ECMAScript source text is represented as a sequence of characters representable using the Unicode version 2.0 character encoding.

SourceCharacter ::
any Unicode character

Except within comments and string literals, every ECMAScript program shall consist of only characters from the first 128 Unicode characters (that is, the first half of row zero). Other Unicode characters may appear only within comments and string literals. In string literals, any Unicode character may also be expressed as a Unicode escape sequence consisting of six characters from the first 128 characters, namely \u plus four hexadecimal digits. Within a comment, such an escape sequence is effectively ignored as part of the comment. Within a string literal, the Unicode escape sequence contributes one character to the string value of the literal.

Although the characters in an ECMAScript program are Unicode characters, they are treated as independent 16-bit values with none of the context-dependent interpretation specified in the Unicode standard. Such values are often called "code points". The Unicode standard refers to code points as "coded character data elements". Throughout this International standard the terms "character" and "code point" are understood to mean "coded character data element".

NOTE ECMAScript differs from the Java programming language in the behaviour of Unicode escape sequences. In a Java program, if the Unicode escape sequence \u000A , for example, occurs within a single-line comment, it is interpreted as a line terminator (Unicode character 000A is line feed) and therefore the next character is not part of the

comment.

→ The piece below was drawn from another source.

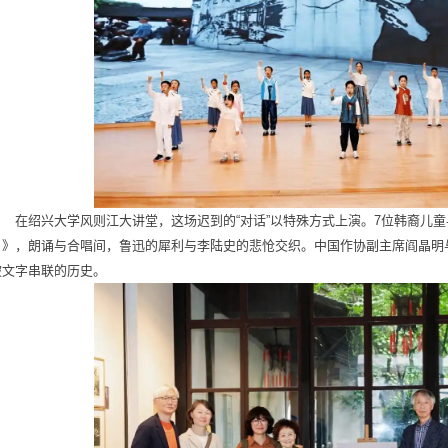
在绍兴大学风则江大讲堂，这场迟到的“对话”以特殊方式上演。7位韩裔儿童
月》，朗诵与合唱间，鲁迅的犀利与李陆史的悲怆交织。中国作协副主席阎晶明
被文字串联的历史。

Similarly, if the Unicode escape sequence \u000A occurs within a string literal in a Java program, it is likewise interpreted as a line terminator, which is not allowed within a string literal—one must write \n instead of \u000A to cause a line feed to be part of the string value of a string literal. In an ECMAScript program, a Unicode escape sequence occurring within a comment is never interpreted and therefore cannot contribute to termination of the comment. Similarly, a Unicode escape sequence occurring within a string literal in an ECMAScript program always contributes a character to the string value of the literal and is never interpreted as a line terminator or as a quote mark that might terminate the string literal.